I don't know if it's a DDoS or a very rude scraper. Stand by.
Also unauthenticated whatever is temporarily kill. Accounts being scraped are a Baraag account, @judgedread , Drew DeVault's accounts, and me. Maybe others. Since one of them is DeVault's old account, it's not randomly selected accounts from the public timeline. It's enough requests that it's actually saturating the pipe. Very large number of hosts and I swat one and another pops up, they're ignoring 429s, 401s, 403s.
@i@judgedread@p Fediarchiver has a ratelimit option that appears to be set to 1 req/s by default. Think I ran it once on FSE to grab a different account, no one complained.
@lain@p@judgedread@mint easy to get pissed at background radiation when a spike occurs, things you've not had to think about for weeks hit you like a brick when you run the aggregate
@i@judgedread@mint Anyone that is annoyed the API is locked down can direct their complaints to @CrunkLord420 . I'd like to personally thank him for making shit that even a monkey can use to cause problems, and then giving it to monkeys that are predisposed to cause problems, and then shrugging. (PROTIP: hard-code some minimum rate-limits so that anyone that is too fucking stupid to run a compiler is not going to do any damage, and stop making "regular-ass browser UA string" the default in the example config.)
I saw the guy's "Oh, I was crawling really slowly!" post in that thread, and I'll just dump the logs. Bots that are pretending to be browsers are kill-on-sight anywhere with a competent sysadmin.
No more traffic arrives here from M247 ever again: it's been scrapers and pedophiles and dipshits. It would have gone the same way Mullvad and NordVPN went a long time ago, but two instances were using it to federate; one of them stopped and the other one's dead.
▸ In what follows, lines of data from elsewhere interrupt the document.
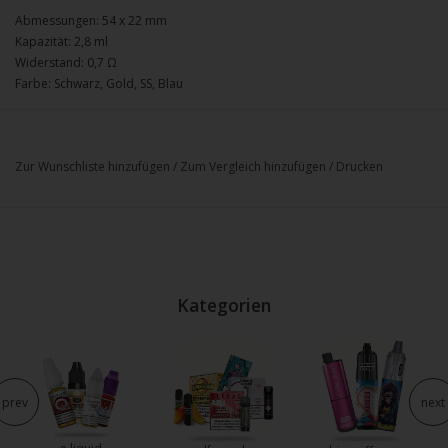
Abmessungen: 54 x 22 mm
Kapazität: 2,8 ml
Widerstand: 0,7 Ω
Farbe: Schwarz, Gold, SS, Blau
Zur Wunschliste hinzufügen
/
Zum Vergleich hinzufügen
/
Drucken
Kategorien
prev
next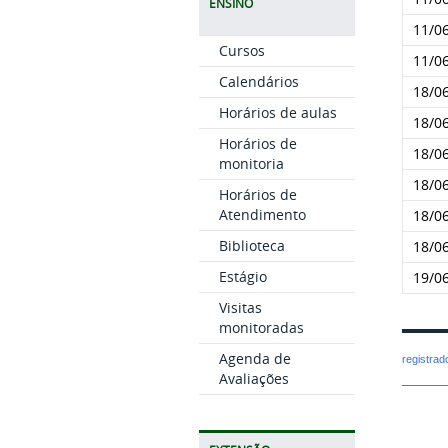
ENSINO
11/0
Cursos
11/0
Calendários
18/0
Horários de aulas
18/0
Horários de
18/0
monitoria
18/0
Horários de
Atendimento
18/0
Biblioteca
18/0
Estágio
19/0
Visitas
monitoradas
Agenda de
registra
Avaliações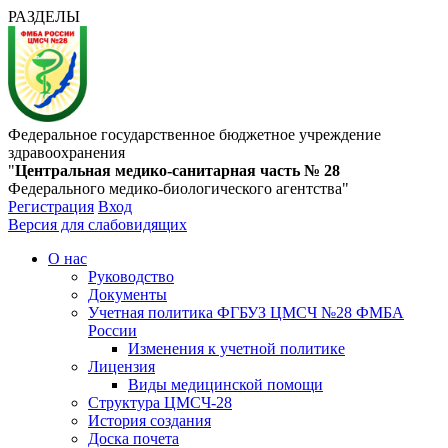
РАЗДЕЛЫ
Федеральное государственное бюджетное учреждение
здравоохранения
"
Центральная медико-санитарная часть № 28
Федерального медико-биологического агентства"
Регистрация
Вход
Версия для слабовидящих
О нас
Руководство
Документы
Учетная политика ФГБУЗ ЦМСЧ №28 ФМБА
России
Изменения к учетной политике
Лицензия
Виды медицинской помощи
Структура ЦМСЧ-28
История создания
Доска почета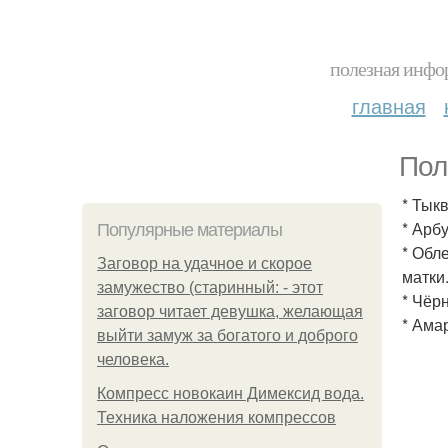
полезная инфор
главная
Пол
* Тык
* Арб
Популярные материалы
* Обл
Заговор на удачное и скорое
матки
замужество (старинный: - этот
* Чёр
заговор читает девушка, желающая
* Ама
выйти замуж за богатого и доброго
человека.
Компресс новокаин Димексид вода.
Техника наложения компрессов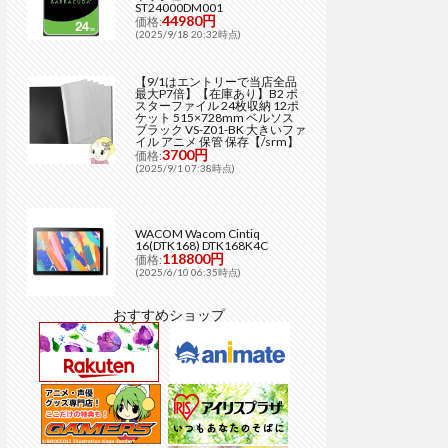
ST24000DM001
44980円
価格:
(2025/9/18 20:32時点)
【9/1はエントリーで当店全品
最大P7倍】【在庫あり】B2 ポ
スターファイル 24枚収納 12ポ
ケット 515×728mm ベルソス
ブラック VS-Z01-BK 大きいファ
イル アニメ 保管 保存【/srm】
3700円
価格:
(2025/9/1 07:38時点)
WACOM Wacom Cintiq
16(DTK168) DTK168K4C
118800円
価格:
(2025/6/10 06:35時点)
おすすめショップ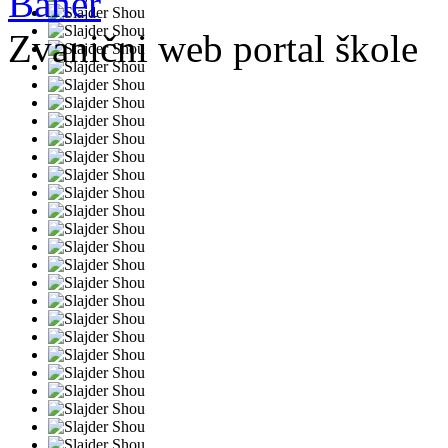
Zvanični web portal škole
I run this shit so I can use it and I leave it open so other people can use it. If some series of scrapers wants to DDoS it, then I can't use it, so why the fuck am I paying the goddamn bill? gunmonkey.gif
@PunishedD@crunklord420@i@judgedread@mint I don't know, I scribbled that stupid Markov bot that scrapes timelines, and I had the goddamn sense to make sure that if you wanted to crank down the rate-limit, you had to tweak the code, and if you want the UA to impersonate a browser, you've got to add it. I didn't make the example config pretend to be Chrome so that it's *more* effort to make the bot behave than to make the bot lie.
@crunklord420@PunishedD@i@judgedread@mint Don't do that weak dodge bullshit, man, this is why I said things like "by default" and "anyone too stupid to run a compiler". You don't make something hostile by default unless you're trying to make the LOIC and if you're doing that, just call it the LOIC.